Unless directed by MinIO Engineering, do not use scripts or tools to directly modify, delete, or move any of the data shards, parity shards, or metadata files on the provided drives, including from one drive or node to another. Such operations are very likely to result in widespread corruption and data loss beyond MinIO’s ability to heal.
Replicated MinIO Deployments
- MinIO implements site replication as the primary measure for ensuring Business Continuity and Disaster Recovery (BC/DR) in the case of both small and large scale data loss in a MinIO deployment.
- MinIO replication can automatically heal a site that has partial or total data loss due to transient or sustained downtime.
-
Once all data synchronizes, you can restore normal connectivity to that site. Depending on the amount of replication lag, latency between sites and overall workload I/O, you may need to temporarily stop write operations to allow the sites to completely catch up.
If a peer site completely fails, you can remove that site from the configuration entirely. The load balancer configuration should also remove that site to avoid routing client requests to the offline site.
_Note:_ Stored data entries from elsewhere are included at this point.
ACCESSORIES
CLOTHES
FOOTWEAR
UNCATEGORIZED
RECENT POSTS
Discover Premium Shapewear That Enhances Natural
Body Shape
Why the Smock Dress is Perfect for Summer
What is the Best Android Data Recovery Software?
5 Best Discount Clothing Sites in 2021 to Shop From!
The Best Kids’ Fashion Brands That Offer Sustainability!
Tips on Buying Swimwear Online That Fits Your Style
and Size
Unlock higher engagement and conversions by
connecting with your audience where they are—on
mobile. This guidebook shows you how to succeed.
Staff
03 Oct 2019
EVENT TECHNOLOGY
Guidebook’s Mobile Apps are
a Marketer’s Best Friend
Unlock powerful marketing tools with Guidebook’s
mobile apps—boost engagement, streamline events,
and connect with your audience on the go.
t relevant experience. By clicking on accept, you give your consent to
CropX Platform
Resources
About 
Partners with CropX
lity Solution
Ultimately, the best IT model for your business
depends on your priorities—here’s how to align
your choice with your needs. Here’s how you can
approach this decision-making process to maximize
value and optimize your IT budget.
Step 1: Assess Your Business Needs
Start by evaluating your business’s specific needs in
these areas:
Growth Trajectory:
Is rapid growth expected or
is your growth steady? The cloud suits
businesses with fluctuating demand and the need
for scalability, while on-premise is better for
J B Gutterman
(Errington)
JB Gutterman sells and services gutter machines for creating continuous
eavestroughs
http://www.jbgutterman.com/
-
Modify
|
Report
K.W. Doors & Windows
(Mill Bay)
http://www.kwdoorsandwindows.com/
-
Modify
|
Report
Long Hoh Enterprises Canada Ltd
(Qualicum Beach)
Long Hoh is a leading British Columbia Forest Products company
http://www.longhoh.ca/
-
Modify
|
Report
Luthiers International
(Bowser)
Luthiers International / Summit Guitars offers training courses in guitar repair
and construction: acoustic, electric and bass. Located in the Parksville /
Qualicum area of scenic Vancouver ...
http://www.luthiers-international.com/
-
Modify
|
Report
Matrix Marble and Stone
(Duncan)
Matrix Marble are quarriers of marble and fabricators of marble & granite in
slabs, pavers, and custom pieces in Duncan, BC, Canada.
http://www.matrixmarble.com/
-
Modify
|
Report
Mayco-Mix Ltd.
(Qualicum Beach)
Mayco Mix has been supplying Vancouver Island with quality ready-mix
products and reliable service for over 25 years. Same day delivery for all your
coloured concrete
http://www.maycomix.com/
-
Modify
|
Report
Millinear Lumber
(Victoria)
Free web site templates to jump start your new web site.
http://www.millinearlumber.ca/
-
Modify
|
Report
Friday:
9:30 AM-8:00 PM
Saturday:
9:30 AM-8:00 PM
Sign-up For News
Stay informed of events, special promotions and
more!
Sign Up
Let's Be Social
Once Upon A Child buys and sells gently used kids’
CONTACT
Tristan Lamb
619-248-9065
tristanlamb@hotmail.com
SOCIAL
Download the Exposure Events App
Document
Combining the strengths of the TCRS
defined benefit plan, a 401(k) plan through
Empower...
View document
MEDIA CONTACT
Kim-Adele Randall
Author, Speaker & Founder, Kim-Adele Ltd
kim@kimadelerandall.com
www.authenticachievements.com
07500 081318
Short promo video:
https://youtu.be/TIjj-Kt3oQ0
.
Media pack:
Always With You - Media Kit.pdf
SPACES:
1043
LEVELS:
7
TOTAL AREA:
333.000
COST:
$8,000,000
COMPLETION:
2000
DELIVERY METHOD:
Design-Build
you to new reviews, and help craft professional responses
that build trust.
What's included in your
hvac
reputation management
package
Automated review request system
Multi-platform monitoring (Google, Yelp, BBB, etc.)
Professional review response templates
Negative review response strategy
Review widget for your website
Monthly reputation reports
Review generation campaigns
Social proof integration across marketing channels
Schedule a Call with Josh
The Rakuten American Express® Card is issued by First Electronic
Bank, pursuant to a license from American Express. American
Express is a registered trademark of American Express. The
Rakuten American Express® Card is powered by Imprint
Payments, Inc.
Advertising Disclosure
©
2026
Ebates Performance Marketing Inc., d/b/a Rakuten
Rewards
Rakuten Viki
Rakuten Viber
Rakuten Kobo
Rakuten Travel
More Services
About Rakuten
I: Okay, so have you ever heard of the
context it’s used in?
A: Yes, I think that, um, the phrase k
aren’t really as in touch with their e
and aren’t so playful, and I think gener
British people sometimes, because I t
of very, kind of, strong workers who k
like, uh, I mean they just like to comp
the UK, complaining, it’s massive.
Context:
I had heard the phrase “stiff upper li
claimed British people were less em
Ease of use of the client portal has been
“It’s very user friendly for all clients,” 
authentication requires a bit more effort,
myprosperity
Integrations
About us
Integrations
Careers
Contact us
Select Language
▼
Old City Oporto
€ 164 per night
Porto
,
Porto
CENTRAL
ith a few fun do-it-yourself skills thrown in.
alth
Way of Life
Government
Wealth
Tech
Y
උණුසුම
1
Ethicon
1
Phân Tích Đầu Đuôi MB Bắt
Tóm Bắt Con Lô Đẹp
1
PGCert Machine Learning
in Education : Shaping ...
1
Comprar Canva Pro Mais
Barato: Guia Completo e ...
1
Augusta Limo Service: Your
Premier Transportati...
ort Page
You can then restore the peer site, either after repairing the original hardware or replacing it entirely, by adding it back to the site replication configuration. MinIO automatically begins resynchronizing existing data while continuously replicating new data.
- Sites can continue processing operations during resynchronization by proxying
GET/HEAD
requests to healthy peer sites -
The client receives the results from first peer site to return any version of the requested object.
PUT
andDELETE
operations synchronize using the regular replication process.LIST
operations do not proxy and require clients to issue them exclusively against healthy peers.